> Exercise description
Write out each line of the records below word for word, leaving out the pictures.

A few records
* * * * * * *

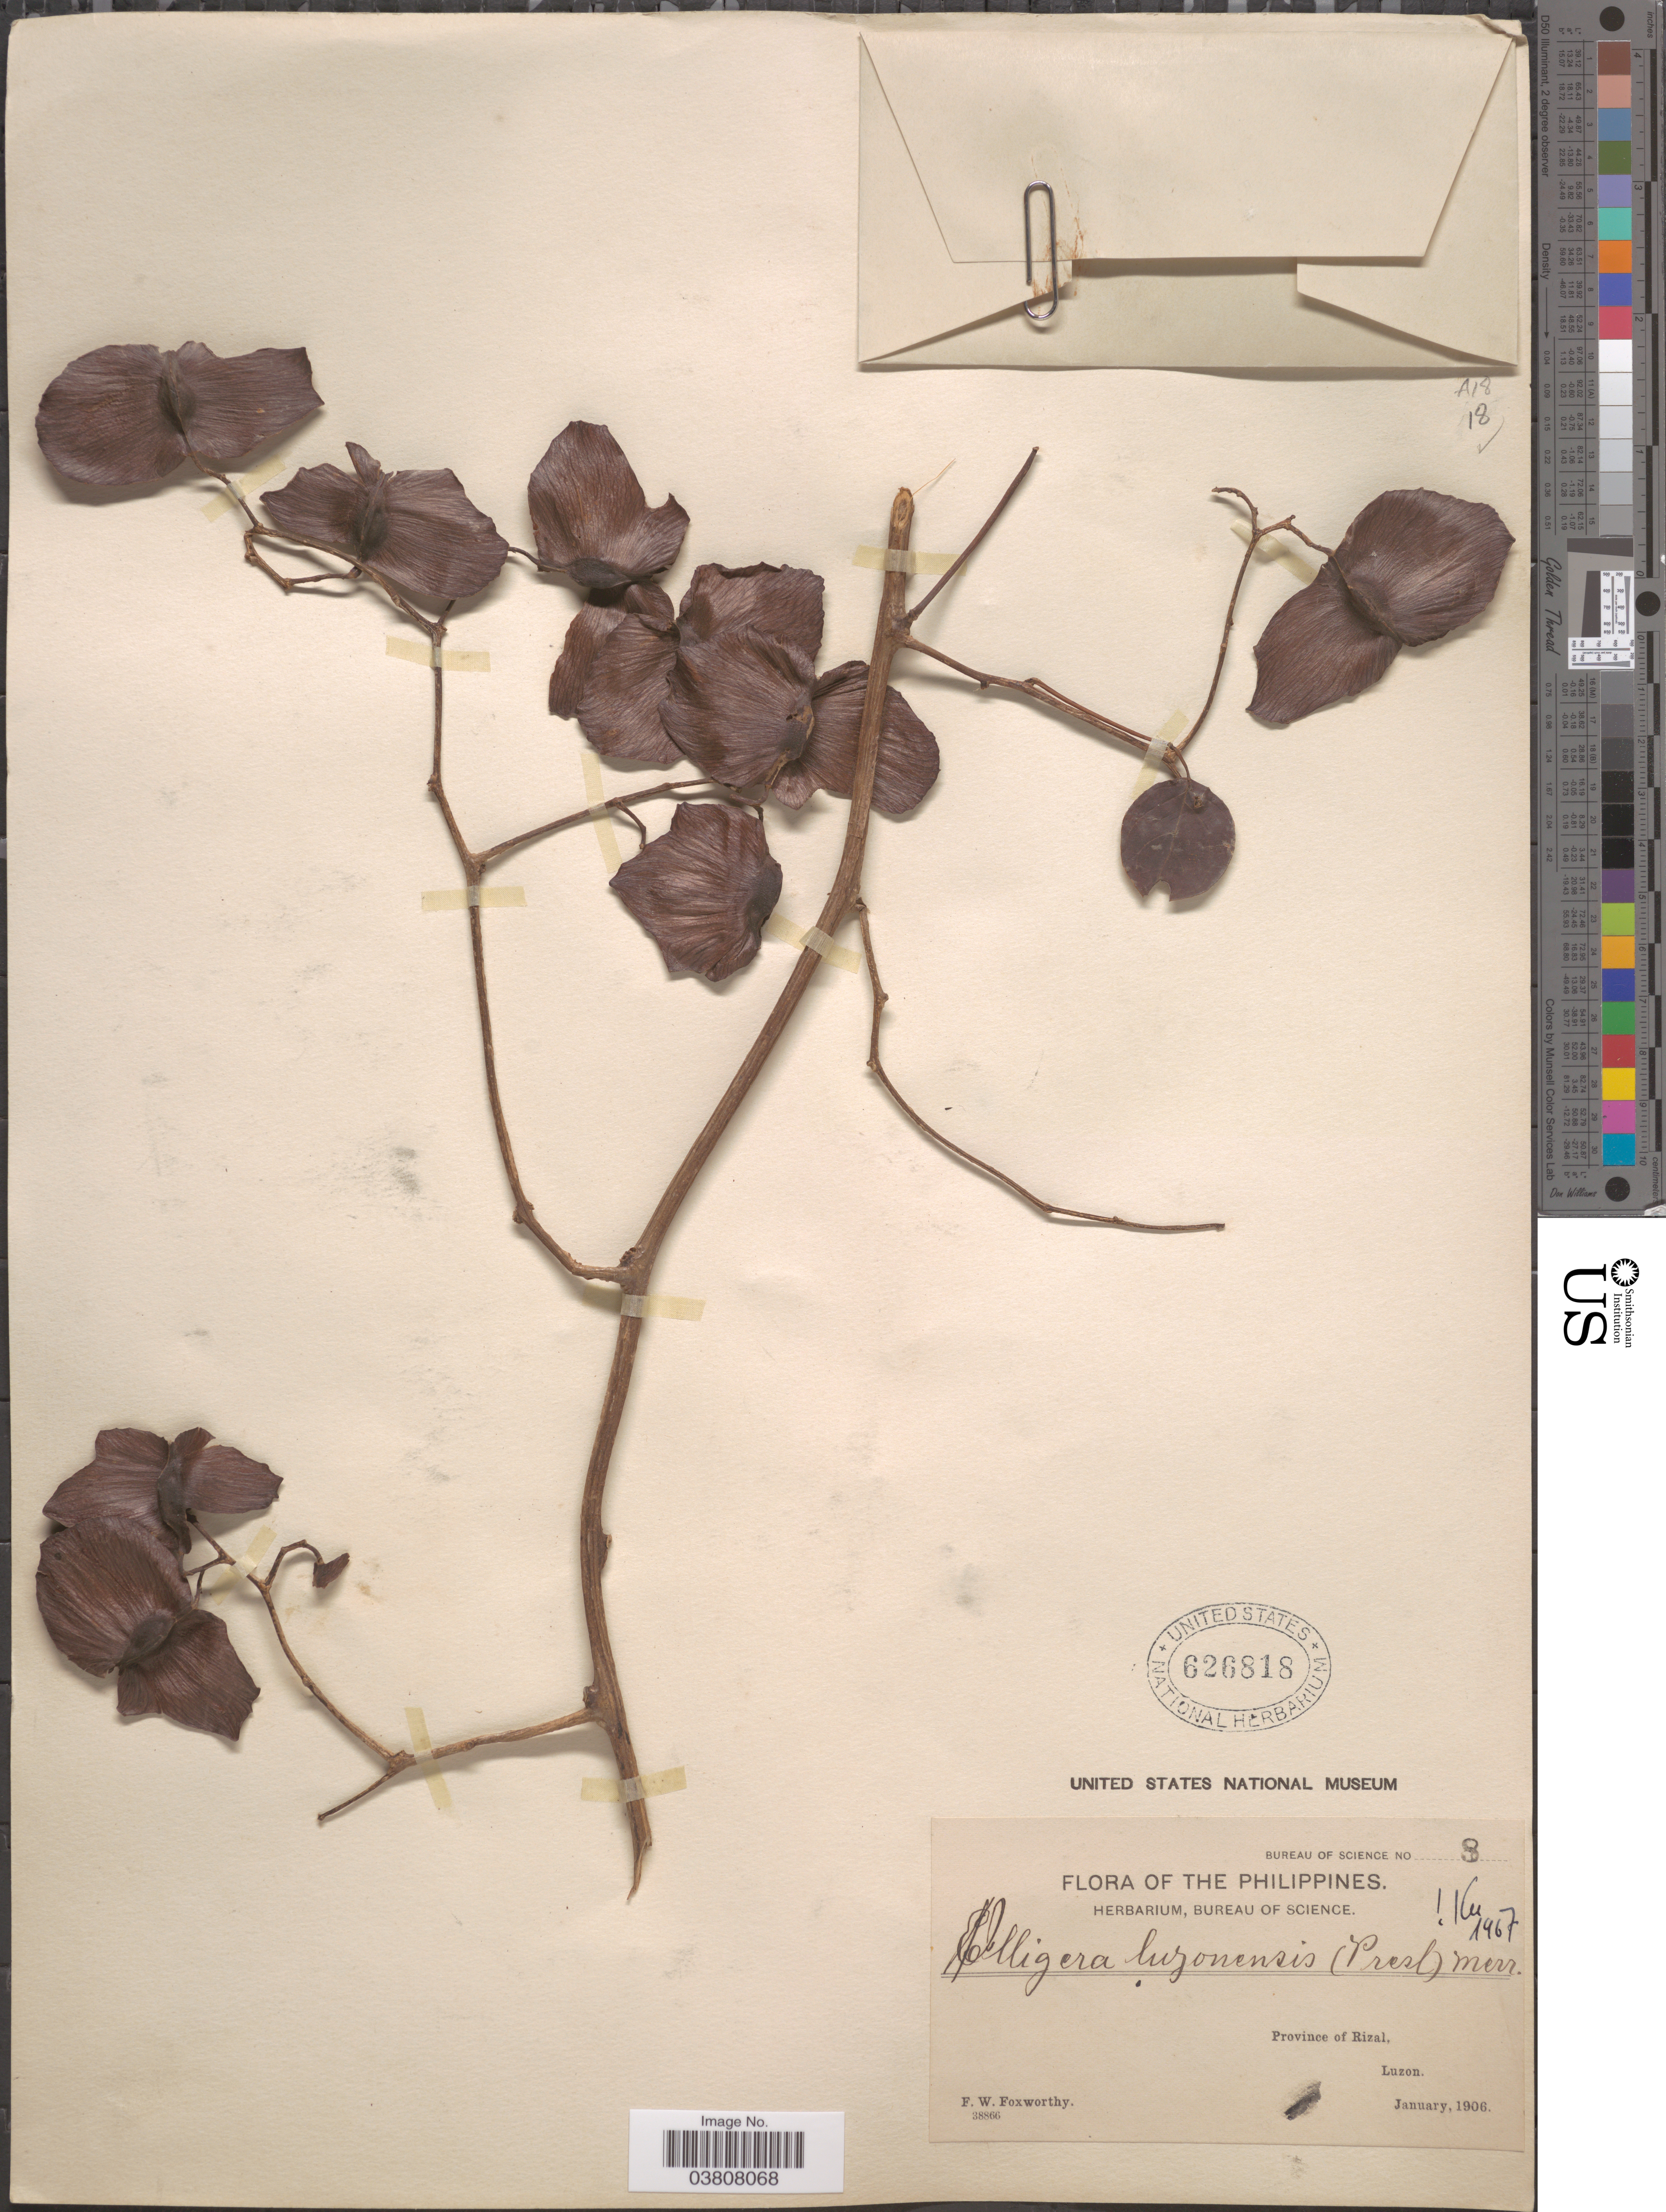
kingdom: Plantae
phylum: Tracheophyta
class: Magnoliopsida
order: Laurales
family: Hernandiaceae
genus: Illigera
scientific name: Illigera luzonensis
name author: (C. Presl) Merr.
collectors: F. W. Foxworthy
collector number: Bureau of Science 8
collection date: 1906-01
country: Philippines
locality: Province of Rizal, Luzon.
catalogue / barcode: US 626818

* * * * * * *

> Written response
kingdom: Plantae
phylum: Tracheophyta
class: Magnoliopsida
order: Laurales
family: Hernandiaceae
genus: Illigera
scientific name: Illigera luzonensis
name author: (C. Presl) Merr.
collectors: F. W. Foxworthy
collector number: Bureau of Science 8
collection date: 1906-01
country: Philippines
locality: Province of Rizal, Luzon.
catalogue / barcode: US 626818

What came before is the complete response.